Directions for this task:
For the records below, tally the lines that include the word "give" and report the number alone.

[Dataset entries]
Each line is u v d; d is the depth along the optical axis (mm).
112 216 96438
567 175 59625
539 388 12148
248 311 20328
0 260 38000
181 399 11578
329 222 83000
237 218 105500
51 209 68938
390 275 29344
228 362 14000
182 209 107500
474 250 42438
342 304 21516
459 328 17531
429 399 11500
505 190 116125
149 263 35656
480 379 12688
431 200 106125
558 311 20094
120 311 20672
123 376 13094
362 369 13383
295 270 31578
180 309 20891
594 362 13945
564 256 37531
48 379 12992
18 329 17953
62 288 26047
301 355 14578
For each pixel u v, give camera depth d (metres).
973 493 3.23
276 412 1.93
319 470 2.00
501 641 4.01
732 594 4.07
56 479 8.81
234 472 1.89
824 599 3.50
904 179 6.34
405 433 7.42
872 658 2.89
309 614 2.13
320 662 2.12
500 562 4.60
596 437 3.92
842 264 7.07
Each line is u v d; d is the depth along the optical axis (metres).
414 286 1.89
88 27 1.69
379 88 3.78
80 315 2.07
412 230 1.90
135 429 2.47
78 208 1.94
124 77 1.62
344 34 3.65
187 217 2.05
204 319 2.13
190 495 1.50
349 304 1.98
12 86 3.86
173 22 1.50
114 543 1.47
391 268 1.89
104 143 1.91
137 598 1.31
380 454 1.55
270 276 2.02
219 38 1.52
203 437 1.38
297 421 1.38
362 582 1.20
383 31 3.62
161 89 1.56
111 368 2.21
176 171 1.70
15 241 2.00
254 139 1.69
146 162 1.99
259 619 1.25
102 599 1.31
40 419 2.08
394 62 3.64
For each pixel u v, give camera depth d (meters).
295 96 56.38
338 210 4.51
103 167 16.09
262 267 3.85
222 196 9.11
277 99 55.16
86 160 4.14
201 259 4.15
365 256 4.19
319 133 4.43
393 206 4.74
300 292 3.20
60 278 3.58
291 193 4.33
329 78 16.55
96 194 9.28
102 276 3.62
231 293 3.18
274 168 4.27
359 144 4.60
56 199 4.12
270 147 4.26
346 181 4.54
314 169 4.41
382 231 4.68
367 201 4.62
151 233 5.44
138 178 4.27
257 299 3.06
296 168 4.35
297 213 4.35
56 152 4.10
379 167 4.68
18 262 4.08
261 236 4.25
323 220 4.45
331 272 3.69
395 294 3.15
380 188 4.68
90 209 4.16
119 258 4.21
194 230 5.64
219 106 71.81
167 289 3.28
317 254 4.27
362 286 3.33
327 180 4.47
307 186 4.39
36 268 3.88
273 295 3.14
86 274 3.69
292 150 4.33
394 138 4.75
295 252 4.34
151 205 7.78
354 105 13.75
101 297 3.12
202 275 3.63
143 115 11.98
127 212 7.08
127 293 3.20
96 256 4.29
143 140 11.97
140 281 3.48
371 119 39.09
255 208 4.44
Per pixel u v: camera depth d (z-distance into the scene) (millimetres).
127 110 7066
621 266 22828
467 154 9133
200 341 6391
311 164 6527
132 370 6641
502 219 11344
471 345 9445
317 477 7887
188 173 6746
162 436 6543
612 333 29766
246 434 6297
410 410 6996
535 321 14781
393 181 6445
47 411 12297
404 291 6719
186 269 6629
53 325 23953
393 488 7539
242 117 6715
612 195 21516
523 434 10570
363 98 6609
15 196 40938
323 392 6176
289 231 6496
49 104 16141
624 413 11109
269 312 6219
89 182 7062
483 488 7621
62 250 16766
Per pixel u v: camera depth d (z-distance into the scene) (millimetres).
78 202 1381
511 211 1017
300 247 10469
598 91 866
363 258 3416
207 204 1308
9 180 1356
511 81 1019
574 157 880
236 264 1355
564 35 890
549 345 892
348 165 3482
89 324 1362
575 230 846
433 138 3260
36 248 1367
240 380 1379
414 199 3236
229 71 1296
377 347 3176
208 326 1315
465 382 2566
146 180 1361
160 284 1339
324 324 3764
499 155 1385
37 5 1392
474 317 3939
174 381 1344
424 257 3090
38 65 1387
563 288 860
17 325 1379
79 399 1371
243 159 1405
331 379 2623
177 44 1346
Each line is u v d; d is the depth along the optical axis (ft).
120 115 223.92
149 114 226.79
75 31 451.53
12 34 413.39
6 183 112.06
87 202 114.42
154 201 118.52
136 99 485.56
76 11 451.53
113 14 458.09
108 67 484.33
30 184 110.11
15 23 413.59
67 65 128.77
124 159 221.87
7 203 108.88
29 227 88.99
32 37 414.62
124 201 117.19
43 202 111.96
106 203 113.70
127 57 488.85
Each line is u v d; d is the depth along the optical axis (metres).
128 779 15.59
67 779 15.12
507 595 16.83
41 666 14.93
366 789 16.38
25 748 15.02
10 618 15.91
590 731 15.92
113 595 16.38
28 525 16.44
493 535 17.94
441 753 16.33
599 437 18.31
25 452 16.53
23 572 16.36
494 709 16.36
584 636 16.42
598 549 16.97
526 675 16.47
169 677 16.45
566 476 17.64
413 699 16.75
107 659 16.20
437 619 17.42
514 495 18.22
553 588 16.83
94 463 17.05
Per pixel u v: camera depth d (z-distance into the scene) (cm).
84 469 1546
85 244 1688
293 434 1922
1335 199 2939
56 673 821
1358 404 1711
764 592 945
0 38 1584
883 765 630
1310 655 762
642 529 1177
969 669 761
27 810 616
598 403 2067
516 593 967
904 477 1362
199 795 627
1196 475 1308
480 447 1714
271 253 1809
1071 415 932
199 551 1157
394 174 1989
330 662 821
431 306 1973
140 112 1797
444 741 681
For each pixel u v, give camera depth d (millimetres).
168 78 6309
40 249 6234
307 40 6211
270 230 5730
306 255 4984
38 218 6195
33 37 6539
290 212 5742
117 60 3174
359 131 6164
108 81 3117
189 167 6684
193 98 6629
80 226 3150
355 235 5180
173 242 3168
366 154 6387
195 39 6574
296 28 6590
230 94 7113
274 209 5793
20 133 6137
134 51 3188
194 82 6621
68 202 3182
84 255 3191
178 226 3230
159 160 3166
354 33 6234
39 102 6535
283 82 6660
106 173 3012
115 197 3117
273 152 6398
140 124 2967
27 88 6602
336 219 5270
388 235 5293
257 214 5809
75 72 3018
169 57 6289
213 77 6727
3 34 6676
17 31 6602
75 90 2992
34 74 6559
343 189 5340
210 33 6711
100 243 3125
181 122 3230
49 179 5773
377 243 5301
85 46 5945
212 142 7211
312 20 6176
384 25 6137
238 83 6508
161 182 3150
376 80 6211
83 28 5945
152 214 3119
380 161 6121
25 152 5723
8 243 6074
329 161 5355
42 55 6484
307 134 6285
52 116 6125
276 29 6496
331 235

Completed exercise:
3